PASSAGE FOR REVIEW:

"""

What was it about an “unredeemable soul” that the Romantics found so positively alluring, even desirable?! Manfred is a tortured soul who has committed a heinous crime prior to the start of this dramatic poem, and he goes to every possible length to try and reconnect with the woman whose death he is responsible for. But get this—not because he’s remorseful or repentant, but because he’s so desperate to be in her presence just once more! What?!
Despite the inner turmoil of Manfred, in which he’d rather die than repent, there are some incredible thoughts, expressed in breathtaking poetry:
“Think’st thou existence doth depend on time? It doth; but actions are our epochs: mine have made my days and nights imperishable, endless, and all alike, as sands on the shore, innumerable atoms; and one desert, barren and cold, on which the wild waves break, but nothing rests, save carcasses and wrecks, rocks, and the salt-surf weeds of bitterness.”

"""

REQUIRED TASKS:
[1] Translate this sentence from the passage on Manfred into Spanish: "Manfred is a tortured soul who has committed a heinous crime prior to the start of this dramatic poem, and he goes to every possible length to try and reconnect with the woman whose death he is responsible for."
[2] Quote the passage on Manfred between "What was it" and "once more! What?!", inclusive.
The records that come next are not needed.

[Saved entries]

"""

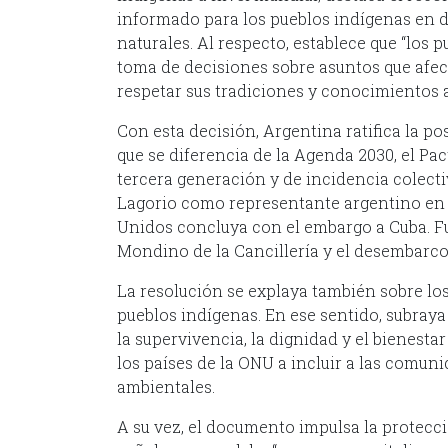
informado para los pueblos indígenas en de
naturales. Al respecto, establece que “los
toma de decisiones sobre asuntos que afec
respetar sus tradiciones y conocimientos 
Con esta decisión, Argentina ratifica la pos
que se diferencia de la Agenda 2030, el Pa
tercera generación y de incidencia colect
Lagorio como representante argentino en 
Unidos concluya con el embargo a Cuba. F
Mondino de la Cancillería y el desembarc
La resolución se explaya también sobre los
pueblos indígenas. En ese sentido, subray
la supervivencia, la dignidad y el bienestar
los países de la ONU a incluir a las comun
ambientales.
A su vez, el documento impulsa la protecció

"""

OUTPUTS FOR THE TASKS:
[1] Manfred es un alma atormentada que ha cometido un crimen atroz antes del comienzo de este poema dramático, y llega a todos los extremos posibles para intentar reencontrarse con la mujer de cuya muerte es responsable.

[2]
What was it about an “unredeemable soul” that the Romantics found so positively alluring, even desirable?! Manfred is a tortured soul who has committed a heinous crime prior to the start of this dramatic poem, and he goes to every possible length to try and reconnect with the woman whose death he is responsible for. But get this—not because he’s remorseful or repentant, but because he’s so desperate to be in her presence just once more! What?!